- About this exercise -
Copy each line of the data below with the word "Januar".

---------- The data

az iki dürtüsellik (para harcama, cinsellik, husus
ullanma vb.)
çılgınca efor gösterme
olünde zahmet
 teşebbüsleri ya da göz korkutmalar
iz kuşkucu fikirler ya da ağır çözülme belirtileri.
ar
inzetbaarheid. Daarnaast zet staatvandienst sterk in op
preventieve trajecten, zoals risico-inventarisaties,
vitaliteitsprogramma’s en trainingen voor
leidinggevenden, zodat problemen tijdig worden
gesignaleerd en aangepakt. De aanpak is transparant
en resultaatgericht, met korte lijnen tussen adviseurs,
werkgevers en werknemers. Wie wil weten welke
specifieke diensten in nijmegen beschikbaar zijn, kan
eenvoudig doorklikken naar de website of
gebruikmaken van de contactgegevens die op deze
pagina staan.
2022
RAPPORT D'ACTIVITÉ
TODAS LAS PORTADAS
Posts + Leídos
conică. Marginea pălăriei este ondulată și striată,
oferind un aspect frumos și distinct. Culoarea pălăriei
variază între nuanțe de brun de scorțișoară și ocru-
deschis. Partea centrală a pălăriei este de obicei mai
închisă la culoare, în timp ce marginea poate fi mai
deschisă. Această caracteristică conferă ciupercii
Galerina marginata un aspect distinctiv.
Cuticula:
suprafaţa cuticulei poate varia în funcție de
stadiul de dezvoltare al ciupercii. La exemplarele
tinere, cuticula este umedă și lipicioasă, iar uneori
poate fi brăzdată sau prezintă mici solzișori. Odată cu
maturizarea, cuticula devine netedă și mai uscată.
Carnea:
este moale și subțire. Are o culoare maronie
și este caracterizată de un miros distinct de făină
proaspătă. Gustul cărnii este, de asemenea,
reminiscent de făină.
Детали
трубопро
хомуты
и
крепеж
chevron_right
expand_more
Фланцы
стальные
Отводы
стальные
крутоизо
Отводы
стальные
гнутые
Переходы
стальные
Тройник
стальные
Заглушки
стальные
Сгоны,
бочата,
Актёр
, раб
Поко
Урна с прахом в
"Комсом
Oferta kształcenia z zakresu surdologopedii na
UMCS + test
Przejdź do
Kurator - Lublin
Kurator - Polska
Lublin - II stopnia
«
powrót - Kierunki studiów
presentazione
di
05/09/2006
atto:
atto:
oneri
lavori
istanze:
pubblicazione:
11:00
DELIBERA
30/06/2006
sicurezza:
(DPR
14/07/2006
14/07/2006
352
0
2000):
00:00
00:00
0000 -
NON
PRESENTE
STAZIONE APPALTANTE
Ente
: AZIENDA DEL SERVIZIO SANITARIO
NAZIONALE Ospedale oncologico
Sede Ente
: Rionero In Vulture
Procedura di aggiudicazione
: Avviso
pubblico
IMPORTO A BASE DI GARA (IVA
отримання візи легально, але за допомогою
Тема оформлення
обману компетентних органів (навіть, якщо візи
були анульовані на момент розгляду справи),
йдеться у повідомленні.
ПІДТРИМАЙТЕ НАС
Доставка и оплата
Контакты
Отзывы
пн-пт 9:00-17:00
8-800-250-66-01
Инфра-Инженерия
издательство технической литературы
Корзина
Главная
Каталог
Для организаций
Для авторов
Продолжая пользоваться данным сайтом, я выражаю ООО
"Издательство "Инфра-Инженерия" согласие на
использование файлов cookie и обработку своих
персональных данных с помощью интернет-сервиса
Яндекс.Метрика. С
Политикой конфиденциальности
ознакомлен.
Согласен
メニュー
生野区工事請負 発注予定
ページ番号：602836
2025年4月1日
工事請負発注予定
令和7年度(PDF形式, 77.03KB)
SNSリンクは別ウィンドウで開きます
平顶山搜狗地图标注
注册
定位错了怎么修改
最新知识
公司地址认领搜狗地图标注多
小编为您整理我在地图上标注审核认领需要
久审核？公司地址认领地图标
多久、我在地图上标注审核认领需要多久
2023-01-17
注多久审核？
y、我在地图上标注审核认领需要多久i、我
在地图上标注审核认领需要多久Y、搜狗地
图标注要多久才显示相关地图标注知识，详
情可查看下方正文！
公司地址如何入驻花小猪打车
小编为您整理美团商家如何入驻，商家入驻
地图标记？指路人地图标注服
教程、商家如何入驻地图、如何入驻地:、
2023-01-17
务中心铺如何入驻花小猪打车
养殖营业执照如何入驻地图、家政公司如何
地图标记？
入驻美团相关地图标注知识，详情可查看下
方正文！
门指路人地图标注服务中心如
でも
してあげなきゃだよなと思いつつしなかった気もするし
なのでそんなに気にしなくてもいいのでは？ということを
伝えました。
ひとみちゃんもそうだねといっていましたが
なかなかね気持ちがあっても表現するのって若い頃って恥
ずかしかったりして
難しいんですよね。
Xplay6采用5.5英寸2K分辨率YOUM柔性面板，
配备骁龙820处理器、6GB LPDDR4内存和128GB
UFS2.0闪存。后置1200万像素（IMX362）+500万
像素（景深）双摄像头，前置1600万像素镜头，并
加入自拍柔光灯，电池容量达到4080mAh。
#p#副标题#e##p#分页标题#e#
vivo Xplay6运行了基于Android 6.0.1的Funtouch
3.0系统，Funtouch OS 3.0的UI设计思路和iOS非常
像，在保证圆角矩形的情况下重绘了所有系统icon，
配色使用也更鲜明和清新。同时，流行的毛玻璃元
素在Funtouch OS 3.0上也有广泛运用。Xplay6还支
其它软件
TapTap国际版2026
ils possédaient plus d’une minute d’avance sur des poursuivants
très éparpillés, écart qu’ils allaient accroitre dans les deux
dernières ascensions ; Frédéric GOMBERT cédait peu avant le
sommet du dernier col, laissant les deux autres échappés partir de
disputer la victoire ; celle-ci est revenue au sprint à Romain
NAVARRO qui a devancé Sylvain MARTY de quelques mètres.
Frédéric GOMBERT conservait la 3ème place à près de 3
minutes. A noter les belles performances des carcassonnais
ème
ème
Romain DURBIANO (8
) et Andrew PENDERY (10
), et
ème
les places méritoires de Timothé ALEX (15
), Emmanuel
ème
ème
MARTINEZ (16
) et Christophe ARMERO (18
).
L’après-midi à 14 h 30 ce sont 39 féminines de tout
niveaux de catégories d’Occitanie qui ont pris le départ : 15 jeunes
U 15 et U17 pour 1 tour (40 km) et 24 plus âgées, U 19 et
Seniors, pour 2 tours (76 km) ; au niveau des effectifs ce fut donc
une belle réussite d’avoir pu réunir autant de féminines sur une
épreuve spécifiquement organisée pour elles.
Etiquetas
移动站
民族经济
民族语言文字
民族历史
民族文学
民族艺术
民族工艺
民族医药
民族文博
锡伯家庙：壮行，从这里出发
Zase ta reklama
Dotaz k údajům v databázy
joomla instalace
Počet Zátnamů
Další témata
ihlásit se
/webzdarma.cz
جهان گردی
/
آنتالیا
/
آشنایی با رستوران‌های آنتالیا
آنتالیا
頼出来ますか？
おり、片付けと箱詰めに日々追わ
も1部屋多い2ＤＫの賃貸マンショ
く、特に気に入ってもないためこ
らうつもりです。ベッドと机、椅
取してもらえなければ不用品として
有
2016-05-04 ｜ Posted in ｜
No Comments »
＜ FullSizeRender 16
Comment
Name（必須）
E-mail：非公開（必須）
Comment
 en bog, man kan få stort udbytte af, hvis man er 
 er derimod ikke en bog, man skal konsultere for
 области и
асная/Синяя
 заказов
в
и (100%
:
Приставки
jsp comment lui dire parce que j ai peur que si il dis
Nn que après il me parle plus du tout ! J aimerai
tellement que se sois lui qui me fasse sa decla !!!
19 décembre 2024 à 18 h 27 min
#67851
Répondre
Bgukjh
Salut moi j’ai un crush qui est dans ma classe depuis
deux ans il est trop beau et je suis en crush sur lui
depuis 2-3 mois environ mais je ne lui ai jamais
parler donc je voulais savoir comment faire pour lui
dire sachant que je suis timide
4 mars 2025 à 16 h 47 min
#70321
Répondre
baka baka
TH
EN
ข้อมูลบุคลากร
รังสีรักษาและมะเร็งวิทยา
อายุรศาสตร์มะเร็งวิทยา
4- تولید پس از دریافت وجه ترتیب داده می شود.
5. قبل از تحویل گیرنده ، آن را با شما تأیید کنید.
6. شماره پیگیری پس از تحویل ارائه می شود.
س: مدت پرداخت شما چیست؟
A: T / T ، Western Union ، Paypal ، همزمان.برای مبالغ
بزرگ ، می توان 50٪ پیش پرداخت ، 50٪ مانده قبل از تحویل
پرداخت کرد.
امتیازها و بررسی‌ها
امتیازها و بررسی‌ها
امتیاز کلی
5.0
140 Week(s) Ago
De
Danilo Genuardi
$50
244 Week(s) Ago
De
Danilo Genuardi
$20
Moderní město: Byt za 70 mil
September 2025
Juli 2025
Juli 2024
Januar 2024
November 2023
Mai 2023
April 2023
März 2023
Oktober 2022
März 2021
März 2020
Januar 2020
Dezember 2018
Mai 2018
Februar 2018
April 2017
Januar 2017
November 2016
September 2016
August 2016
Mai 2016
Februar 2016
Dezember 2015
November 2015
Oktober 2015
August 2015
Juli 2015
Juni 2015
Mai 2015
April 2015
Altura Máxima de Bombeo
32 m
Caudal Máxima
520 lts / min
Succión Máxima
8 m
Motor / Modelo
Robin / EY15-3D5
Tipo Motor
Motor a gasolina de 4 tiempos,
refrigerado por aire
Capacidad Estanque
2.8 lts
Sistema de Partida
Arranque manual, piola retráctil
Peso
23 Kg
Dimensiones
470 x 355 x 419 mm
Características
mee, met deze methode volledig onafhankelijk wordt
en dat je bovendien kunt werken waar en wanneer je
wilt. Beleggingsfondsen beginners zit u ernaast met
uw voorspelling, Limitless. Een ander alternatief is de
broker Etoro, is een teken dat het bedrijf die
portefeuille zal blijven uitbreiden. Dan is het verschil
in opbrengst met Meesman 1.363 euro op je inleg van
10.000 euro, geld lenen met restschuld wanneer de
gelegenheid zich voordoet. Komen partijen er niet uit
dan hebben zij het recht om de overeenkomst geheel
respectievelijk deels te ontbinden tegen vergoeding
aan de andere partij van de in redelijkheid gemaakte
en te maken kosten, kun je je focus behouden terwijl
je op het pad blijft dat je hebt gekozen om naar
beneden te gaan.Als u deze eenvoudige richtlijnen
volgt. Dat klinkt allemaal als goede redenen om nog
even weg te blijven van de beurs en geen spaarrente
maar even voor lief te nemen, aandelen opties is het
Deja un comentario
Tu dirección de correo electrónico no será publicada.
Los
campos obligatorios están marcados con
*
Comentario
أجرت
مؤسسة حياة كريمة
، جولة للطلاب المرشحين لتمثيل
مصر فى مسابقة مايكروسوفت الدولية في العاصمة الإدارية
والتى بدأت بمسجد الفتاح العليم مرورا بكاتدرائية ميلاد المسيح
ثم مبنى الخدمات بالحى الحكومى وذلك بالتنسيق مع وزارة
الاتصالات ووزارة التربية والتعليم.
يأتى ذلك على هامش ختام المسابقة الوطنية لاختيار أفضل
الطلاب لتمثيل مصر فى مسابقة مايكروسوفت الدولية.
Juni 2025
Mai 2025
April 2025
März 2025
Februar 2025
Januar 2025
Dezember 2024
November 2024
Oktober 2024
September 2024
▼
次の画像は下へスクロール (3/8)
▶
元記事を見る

--------------------

- Result for this exercise -
Januar 2024
Januar 2020
Januar 2017
Januar 2025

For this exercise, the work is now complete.